Peter Collopy joined Caltech in May as university archivist and head of special collections. A 32-year-old native of Philadelphia who grew up in Cleveland, Collopy received a bachelor of arts in history at Oberlin College and a master's and doctorate in history and sociology of science at the University of Pennsylvania. From 2015-17 he was a Mellon Postdoctoral Research Fellow in the Digital Humanities Program at the University of Southern California.
What attracted you to archival science as a field and to Caltech specifically?
I'm primarily a historian of 20th-century science and technology. Caltech is one of the major places where that history has happened. In graduate school, I became interested in the history of computing and the ways the counterculture was experimenting with technology in the 1960s and '70s, which also pulled me into the field of media studies. I wrote a dissertation about how psychiatrists, social scientists, and artists used the new technology of videotape to experiment with consciousness, and I've also written about debates about race in the fields of genetics and anthropology.

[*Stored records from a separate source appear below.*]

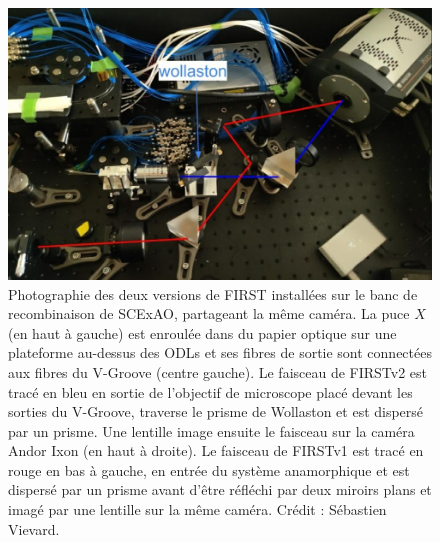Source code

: \begin{figure}[ht!]
    \centering
    \includegraphics[width=\figwidth]{Figure_Chap5/20220201_Subaru_V1V2.jpeg}
    \caption[Photographie des deux versions de FIRST installées sur le banc de recombinaison de SCExAO, partageant la même caméra.]{Photographie des deux versions de FIRST installées sur le banc de recombinaison de SCExAO, partageant la même caméra. La puce $X$ (en haut à gauche) est enroulée dans du papier optique sur une plateforme au-dessus des ODLs et ses fibres de sortie sont connectées aux fibres du V-Groove (centre gauche). Le faisceau de FIRSTv2 est tracé en bleu en sortie de l'objectif de microscope placé devant les sorties du V-Groove, traverse le prisme de Wollaston et est dispersé par un prisme. Une lentille image ensuite le faisceau sur la caméra Andor Ixon (en haut à droite). Le faisceau de FIRSTv1 est tracé en rouge en bas à gauche, en entrée du système anamorphique et est dispersé par un prisme avant d'être réfléchi par deux miroirs plans et imagé par une lentille sur la même caméra. Crédit : Sébastien Vievard.}
    \label{fig:FIRSTV1V2IxonPhoto}
\end{figure}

For me, these interests come together in the Caltech Archives. The history of science and technology is the content of most of our collections, but there are also all of these interesting questions about media involved. We're increasingly getting collections in the form of email rather than handwritten or typed letters, for example, and preserving digital materials is inherently different than preserving paper. Paper will last for hundreds of years in a cool room; hard drives and other magnetic media won't. So digital archives can only exist if we commit to regularly migrating our collections to new media every five or 10 years.